His jaw tightens. “I would if I knew what to say. I wasn’t expecting this. I’m still in shock.”

“Don’t let him walk away without at least telling him you care about him,” I say.

He blows out his breath. “These Deadheads… They don’t understand such things.”

“He’s your brother, and he’s more than that. He’s been looking for you. You know that, right?”

“I knew that.” He admits. “But what is there to say?”

“The truth,” I say, shooing him. “Go.”

With a dazed nod, he turns to follow his brother out onto the balcony. I watch surreptitiously as I open the dumpling bag. This will do for dinner. They’re leftovers from the restaurant, and since they’ve already begun to defrost, we might as well eat them. Lakkavi’s recipe is magical, the black dough melts in your mouth, neatly folded around a secret mixture of spices, herbs, and whatever good quality meat he has brought in recently.

Kalla rests his hand on Vala’s shoulder and speaks. Vala pauses, stiffening as if he’s not sure how to respond. But soon, he finds a reply and the brothers are exchanging more words. Whatever it is, it relaxes me, even if they’re swapping statements about the weather. What was I expecting? An outpouring of love? They’re still two traumatized boys who became soldiers. They’re still healing. But maybe this can be a new beginning.

CHAPTERTHIRTY-SIX

KALLA

“I knowyour mate might be waiting, but there are things to be said between us.”

Vala stiffens at my touch on his arm. I nearly tear it away. I can’t forget what they made him; it’s in every interaction. His eerily calm expression, his strange reactions to a touch of affection.

“I had words in my mind for such an encounter, but now they are all flying away from me,” he says. “I have been looking for you. And your own mate thought that I was dead, although I find it difficult to believe that you thought the same, Ashbringer.”

I snort. “You should know that rutting name is nonsense to frighten Azza soldiers.”
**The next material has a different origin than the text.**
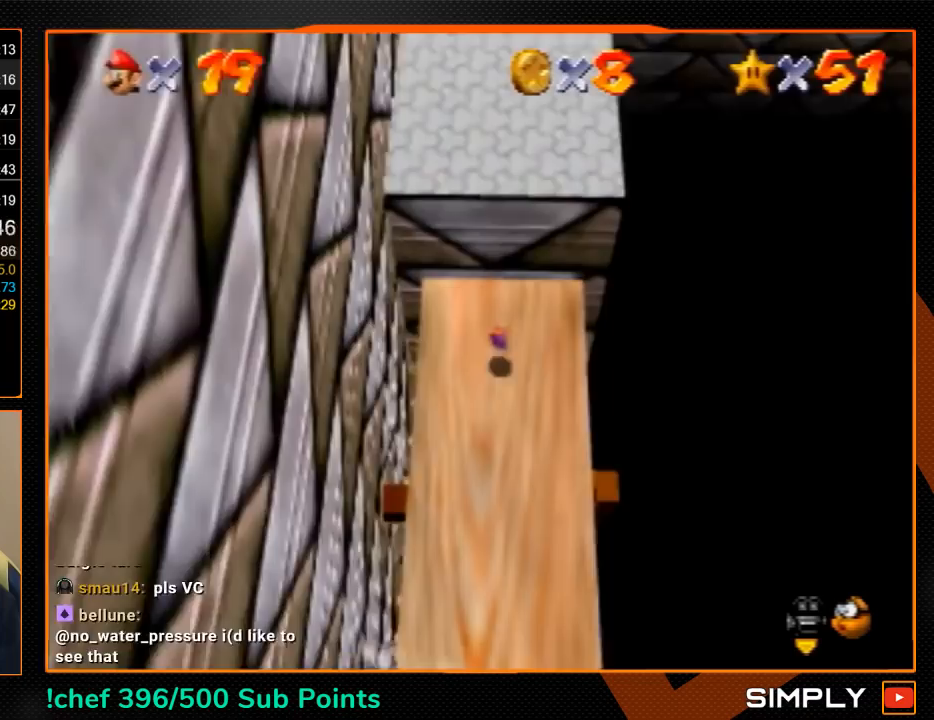
{"buttons": ["A"], "left_stick": "center"}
“Do you deny it, though? You knew I was alive, likely heard through your pirate comrades that I was seeking you out. So, do you wish to speak with me, or are you only doing it because your kind-hearted mate directed you to?”

“I was rushed when I told her of you. We haven’t had enough time together, my mate and I… She assumed you were dead from that attack. What does it matt—”

“Am I dead to you?”

I startle at the look on his face, not the face of a Deadhead soldier at all. Teeth gritted, jaw clenched, eyes slit with hurt—Funny, how that misery makes him resemble me more closely.

“Tell me that one more time, and I will never find myself in your presence again. I will make it easier for you to mourn me.”

“What I said that day was unforgivable,” I rasp. “I see it hasn’t left your mind. Well, it hasn’t left mine either.”

He nods, casting an anxious glance out at the city lights and the bustling lanes of sky traffic in the distance.

“I regret everything I said to you then,” I tell him. “I regret it so deeply that I think about it every day, wondering over and over how I could have left that planet with you. And I never come up with a solution. But I beat myself over that loss just to reopen the wound.”